* **Your goal**
Since pictures are not part of the copy, please output only the lines from the one with "DATAS DA SAÚDE" through the end of the data below, exactly as written.

--- --- ---

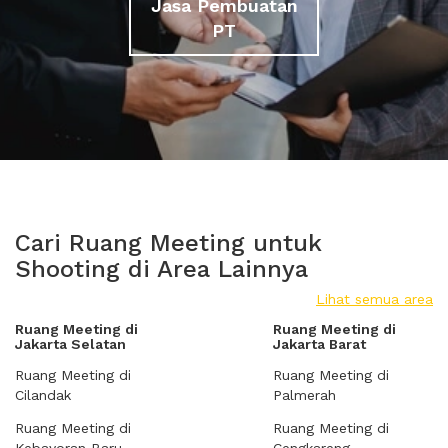
Jasa Pembuatan
PT
Cari Ruang Meeting untuk
Shooting di Area Lainnya
Lihat semua area
Ruang Meeting di
Ruang Meeting di
Jakarta Selatan
Jakarta Barat
Ruang Meeting di
Ruang Meeting di
Cilandak
Palmerah
Ruang Meeting di
Ruang Meeting di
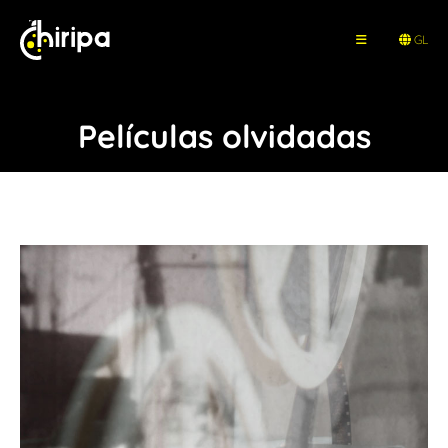
GL
Películas olvidadas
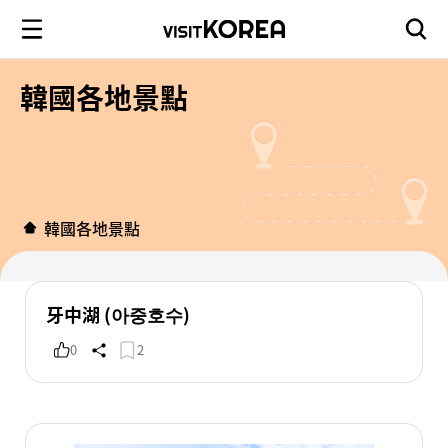
韓國各地景點
韓國各地景點
牙中湖 (아중호수)
0
2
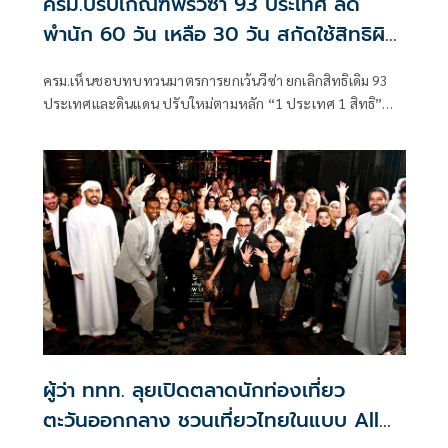
ครม.ปรับเกณฑ์ฟรีวีซ่า 93 ประเทศ ลด
พำนัก 60 วัน เหลือ 30 วัน สกัดใช้สิทธิผิด
วัตถุประสงค์
ครม.เห็นชอบทบทวนมาตรการยกเว้นวีซ่า ยกเลิกสิทธิเดิม 93
ประเทศและดินแดน ปรับใหม่ตามหลัก “1 ประเทศ 1 สิทธิ”
เหลือ 65 ประเทศ พร้อมเพิ่มมาตรการคัดกรองความ
ผู้ว่า ททท. ลุยเปิดตลาดนักท่องเที่ยว
ตะวันออกกลาง ชวนเที่ยวไทยในแบบ All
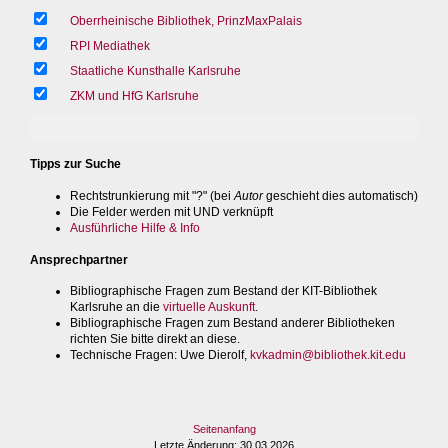
Oberrheinische Bibliothek, PrinzMaxPalais
RPI Mediathek
Staatliche Kunsthalle Karlsruhe
ZKM und HfG Karlsruhe
Tipps zur Suche
Rechtstrunkierung mit "?" (bei
Autor
geschieht dies automatisch)
Die Felder werden mit UND verknüpft
Ausführliche Hilfe & Info
Ansprechpartner
Bibliographische Fragen zum Bestand der KIT-Bibliothek
Karlsruhe an die
virtuelle Auskunft
.
Bibliographische Fragen zum Bestand anderer Bibliotheken
richten Sie bitte direkt an diese.
Technische Fragen
: Uwe Dierolf,
kvkadmin@bibliothek.kit.edu
Seitenanfang
Letzte Änderung
: 30.03.2026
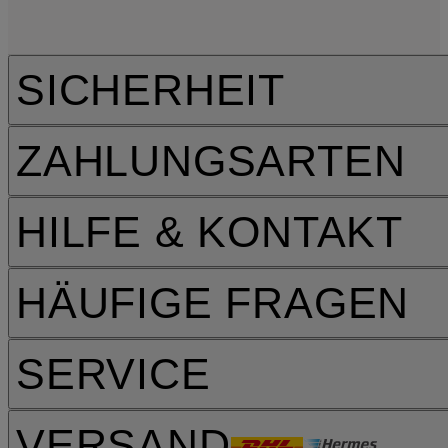
SICHERHEIT
ZAHLUNGSARTEN
HILFE & KONTAKT
HÄUFIGE FRAGEN
SERVICE
VERSAND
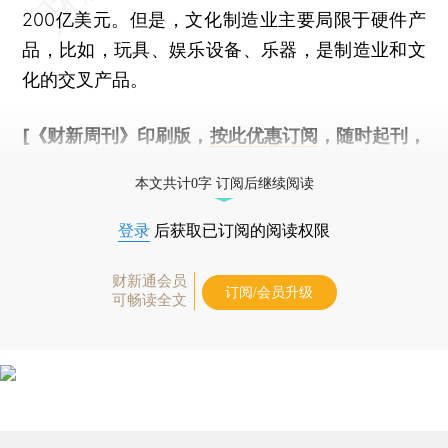
200亿美元。但是，文化制造业主要局限于硬件产
品，比如，玩具、娱乐设备、乐器，是制造业和文
化的交叉产品。
[《财新周刊》印刷版，
按此优惠订阅
，随时起刊，
免费快递。]
本文共计0字 订阅后继续阅读
登录
后获取已订阅的阅读权限
财新通会员
订阅/会员升级
可畅读全文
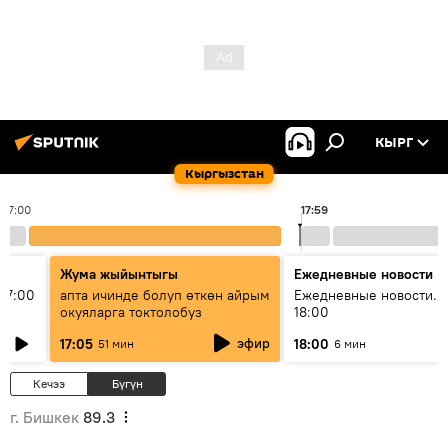
КЫРГ
Кыргызстан
17:00
17:59
Жума жыйынтыгы
Ежедневные новости
17:00
апта ичинде болуп өткөн айрым
Ежедневные новости. 
окуяларга токтолобуз
18:00
эфир
17:05
18:00
51 мин
6 мин
Кечээ
Бүгүн
г. Бишкек
89.3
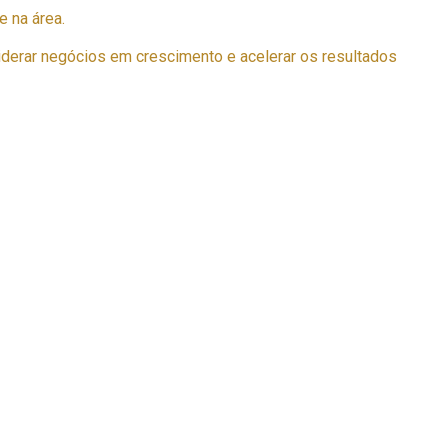
 na área.
iderar negócios em crescimento e acelerar os resultados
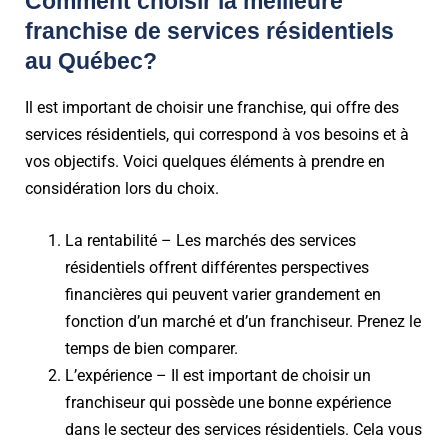
Comment choisir la meilleure
franchise de services résidentiels
au Québec?
Il est important de choisir une franchise, qui offre des
services résidentiels, qui correspond à vos besoins et à
vos objectifs. Voici quelques éléments à prendre en
considération lors du choix.
La rentabilité – Les marchés des services
résidentiels offrent différentes perspectives
financières qui peuvent varier grandement en
fonction d’un marché et d’un franchiseur. Prenez le
temps de bien comparer.
L’expérience – Il est important de choisir un
franchiseur qui possède une bonne expérience
dans le secteur des services résidentiels. Cela vous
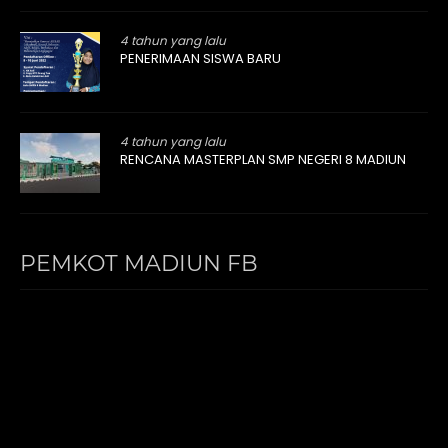
4 tahun yang lalu
PENERIMAAN SISWA BARU
4 tahun yang lalu
RENCANA MASTERPLAN SMP NEGERI 8 MADIUN
PEMKOT MADIUN FB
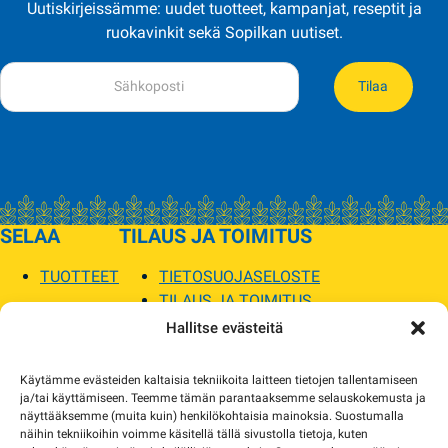
Uutiskirjeissämme: uudet tuotteet, kampanjat, reseptit ja
ruokavinkit sekä Sopilkan uutiset.
Tilaa
SELAA
TILAUS JA TOIMITUS
TUOTTEET
TIETOSUOJASELOSTE
TILAUS JA TOIMITUS
TOIMITUSEHDOT
Hallitse evästeitä
SOPILKA
Käytämme evästeiden kaltaisia tekniikoita laitteen tietojen tallentamiseen
ja/tai käyttämiseen. Teemme tämän parantaaksemme selauskokemusta ja
MYYMÄLÄT JA YHTEYSTIEDOT
näyttääksemme (muita kuin) henkilökohtaisia mainoksia. Suostumalla
USEIN KYSYTYT
näihin tekniikoihin voimme käsitellä tällä sivustolla tietoja, kuten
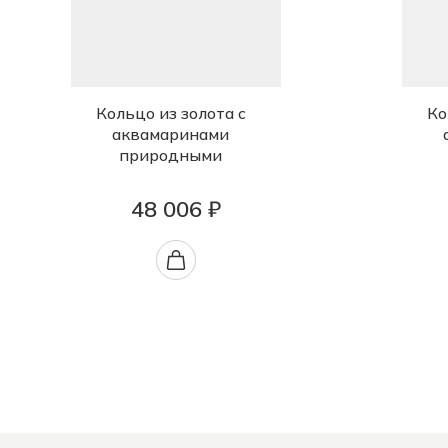
Кольцо из золота с
Ко
аквамаринами
природными
48 006 ₽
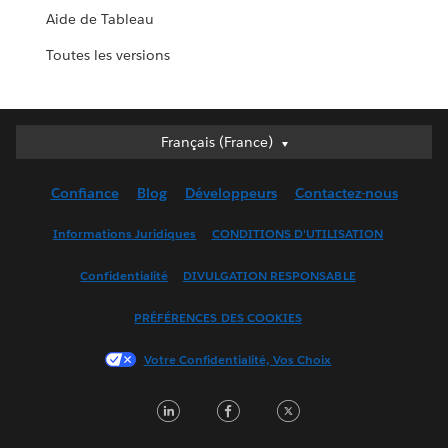
Aide de Tableau
Toutes les versions
Français (France)
Français (France)
Deutsch
Confiance
Blog
Développeurs
Contactez-nous
English (UK)
English (US)
Informations Juridiques
CONDITIONS D'UTILISATION
Español
Confidentialité
DIVULGATION RESPONSABLE
Français (Canada)
Italiano
PRÉFÉRENCES DES COOKIES
日本語
Votre Confidentialité, Vos Choix
한국어
Nederlands
LinkedIn
Facebook
Twitter
Português
Svenska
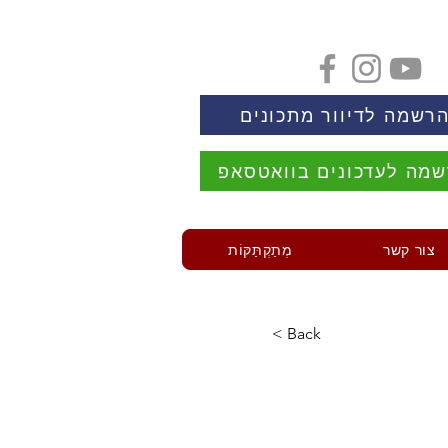
רשמה לדיוור מתכונים
מה לעדכונים בוואטסאפ
צור קשר
מְתַקְתַּקּוֹת
< Back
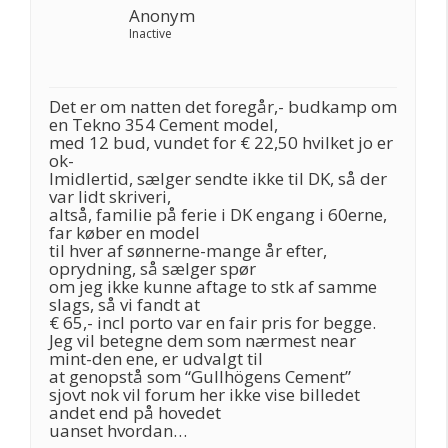
Anonym
Inactive
Det er om natten det foregår,- budkamp om
en Tekno 354 Cement model,
med 12 bud, vundet for € 22,50 hvilket jo er
ok-
Imidlertid, sælger sendte ikke til DK, så der
var lidt skriveri,
altså, familie på ferie i DK engang i 60erne,
far køber en model
til hver af sønnerne-mange år efter,
oprydning, så sælger spør
om jeg ikke kunne aftage to stk af samme
slags, så vi fandt at
€ 65,- incl porto var en fair pris for begge.
Jeg vil betegne dem som nærmest near
mint-den ene, er udvalgt til
at genopstå som “Gullhögens Cement”
sjovt nok vil forum her ikke vise billedet
andet end på hovedet
uanset hvordan…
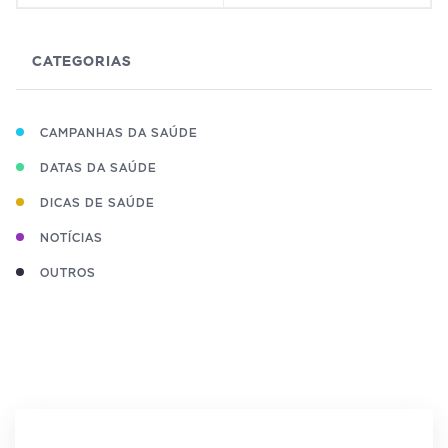
CATEGORIAS
CAMPANHAS DA SAÚDE
DATAS DA SAÚDE
DICAS DE SAÚDE
NOTÍCIAS
OUTROS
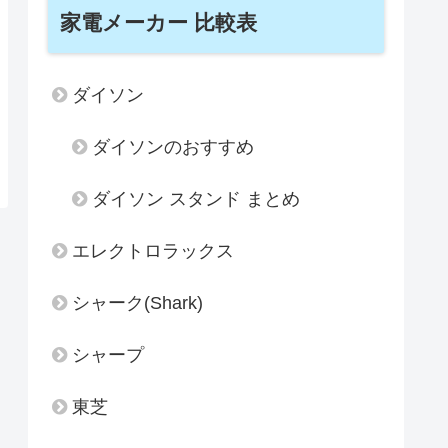
家電メーカー 比較表
ダイソン
ダイソンのおすすめ
ダイソン スタンド まとめ
エレクトロラックス
シャーク(Shark)
シャープ
東芝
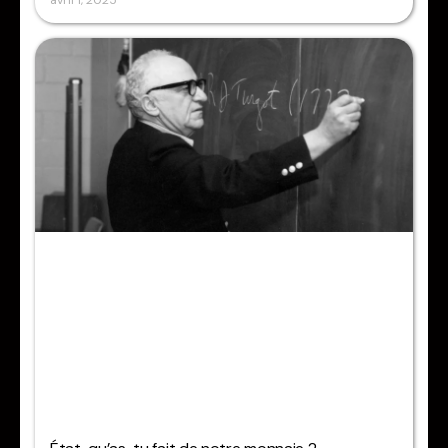
avril 1, 2025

--- --- ---

* **Answer section**
DATAS DA SAÚDE
DICAS DE SAÚDE
NOTÍCIAS
OUTROS
家電メーカー 比較表
ダイソン
ダイソンのおすすめ
ダイソン スタンド まとめ
エレクトロラックス
シャーク(Shark)
シャープ
東芝
avril 1, 2025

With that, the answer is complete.